Download or read book The Glass Room written by Simon Mawer and published by Other Press, LLC. This book was released on 2009-10-27 with total page 417 pages. Available in PDF, EPUB and Kindle. Book excerpt: Honeymooners Viktor and Liesel Landauer are filled with the optimism and cultural vibrancy of central Europe of the 1920s when they meet modernist architect Rainer von Abt. He builds for them a home to embody their exuberant faith in the future, and the Landauer House becomes an instant masterpiece.
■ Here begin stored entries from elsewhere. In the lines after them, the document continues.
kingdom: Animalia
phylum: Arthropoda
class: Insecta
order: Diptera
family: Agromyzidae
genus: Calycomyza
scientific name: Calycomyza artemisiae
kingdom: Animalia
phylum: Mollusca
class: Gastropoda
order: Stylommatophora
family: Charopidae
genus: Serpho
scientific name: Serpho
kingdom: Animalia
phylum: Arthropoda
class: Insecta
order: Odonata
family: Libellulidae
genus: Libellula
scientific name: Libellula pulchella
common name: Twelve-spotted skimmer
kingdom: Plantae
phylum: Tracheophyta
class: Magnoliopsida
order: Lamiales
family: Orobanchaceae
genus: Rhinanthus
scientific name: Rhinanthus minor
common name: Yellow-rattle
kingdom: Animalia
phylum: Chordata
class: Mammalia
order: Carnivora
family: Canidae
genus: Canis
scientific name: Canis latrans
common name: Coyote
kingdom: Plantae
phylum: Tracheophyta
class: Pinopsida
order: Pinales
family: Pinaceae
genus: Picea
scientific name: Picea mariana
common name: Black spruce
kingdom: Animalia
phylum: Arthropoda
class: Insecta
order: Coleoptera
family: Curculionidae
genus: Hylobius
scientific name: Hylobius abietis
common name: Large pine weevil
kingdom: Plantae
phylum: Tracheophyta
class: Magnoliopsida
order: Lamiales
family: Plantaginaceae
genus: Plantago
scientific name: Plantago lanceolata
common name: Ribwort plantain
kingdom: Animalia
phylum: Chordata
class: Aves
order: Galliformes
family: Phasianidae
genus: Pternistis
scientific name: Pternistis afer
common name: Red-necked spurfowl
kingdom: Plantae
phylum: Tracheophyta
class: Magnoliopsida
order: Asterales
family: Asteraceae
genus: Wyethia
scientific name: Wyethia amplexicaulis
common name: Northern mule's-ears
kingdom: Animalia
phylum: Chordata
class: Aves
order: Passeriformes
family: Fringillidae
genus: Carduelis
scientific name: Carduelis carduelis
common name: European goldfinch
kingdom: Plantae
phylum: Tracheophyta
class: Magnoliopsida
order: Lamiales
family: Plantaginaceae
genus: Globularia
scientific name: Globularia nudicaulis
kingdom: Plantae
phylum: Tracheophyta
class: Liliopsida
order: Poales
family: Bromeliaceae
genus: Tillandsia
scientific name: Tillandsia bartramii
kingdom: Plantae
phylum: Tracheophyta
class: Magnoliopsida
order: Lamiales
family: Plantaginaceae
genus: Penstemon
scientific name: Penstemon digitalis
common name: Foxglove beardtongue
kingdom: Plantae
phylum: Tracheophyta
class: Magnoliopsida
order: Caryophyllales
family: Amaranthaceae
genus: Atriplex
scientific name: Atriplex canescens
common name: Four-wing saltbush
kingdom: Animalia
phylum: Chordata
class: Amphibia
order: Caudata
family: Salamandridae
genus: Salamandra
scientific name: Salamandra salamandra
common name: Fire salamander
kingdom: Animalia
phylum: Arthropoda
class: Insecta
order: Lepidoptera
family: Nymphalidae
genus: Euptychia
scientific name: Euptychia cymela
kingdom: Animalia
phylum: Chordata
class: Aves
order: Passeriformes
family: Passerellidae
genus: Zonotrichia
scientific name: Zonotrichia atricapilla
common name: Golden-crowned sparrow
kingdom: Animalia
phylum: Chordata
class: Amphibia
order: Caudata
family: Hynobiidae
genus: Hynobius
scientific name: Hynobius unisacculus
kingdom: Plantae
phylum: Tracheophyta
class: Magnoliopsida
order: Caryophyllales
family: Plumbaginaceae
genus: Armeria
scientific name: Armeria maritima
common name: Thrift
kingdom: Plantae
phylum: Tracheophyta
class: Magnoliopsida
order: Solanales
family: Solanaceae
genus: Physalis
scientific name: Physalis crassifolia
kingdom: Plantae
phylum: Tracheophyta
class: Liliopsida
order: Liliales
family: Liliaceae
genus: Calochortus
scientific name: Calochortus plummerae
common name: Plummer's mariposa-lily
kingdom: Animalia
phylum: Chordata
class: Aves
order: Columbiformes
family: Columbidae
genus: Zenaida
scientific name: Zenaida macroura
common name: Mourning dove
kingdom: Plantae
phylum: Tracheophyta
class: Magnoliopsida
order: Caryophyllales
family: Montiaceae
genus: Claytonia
Viktor and Liesel, a rich Jewish mogul married to a thoughtful, modern gentile, pour all of their hopes for their marriage and budding family into their stunning new home, filling it with children, friends, and a generation of artists and thinkers eager to abandon old-world European style in favor of the new and the avant-garde. But as life intervenes, their new home also brings out their most passionate desires and darkest secrets. As Viktor searches for a warmer, less challenging comfort in the arms of another woman, and Liesel turns to her wild, mischievous friend Hana for excitement, the marriage begins to show signs of strain. The radiant honesty and idealism of 1930 quickly evaporate beneath the storm clouds of World War II. As Nazi troops enter the country, the family must leave their old life behind and attempt to escape to America before Viktor's Jewish roots draw Nazi attention, and before the family itself dissolves. As the Landauers struggle for survival abroad, their home slips from hand to hand, from Czech to Nazi to Soviet possession and finally back to the Czechoslovak state, with new inhabitants always falling under the fervent and unrelenting influence of the Glass Room. Its crystalline perfection exerts a gravitational pull on those who know it, inspiring them, freeing them, calling them back, until the Landauers themselves are finally drawn home to where their story began. Brimming with barely contained passion and cruelty, the precision of science, the wild variance of lust, the catharsis of confession, and the fear of failure - the Glass Room contains it all.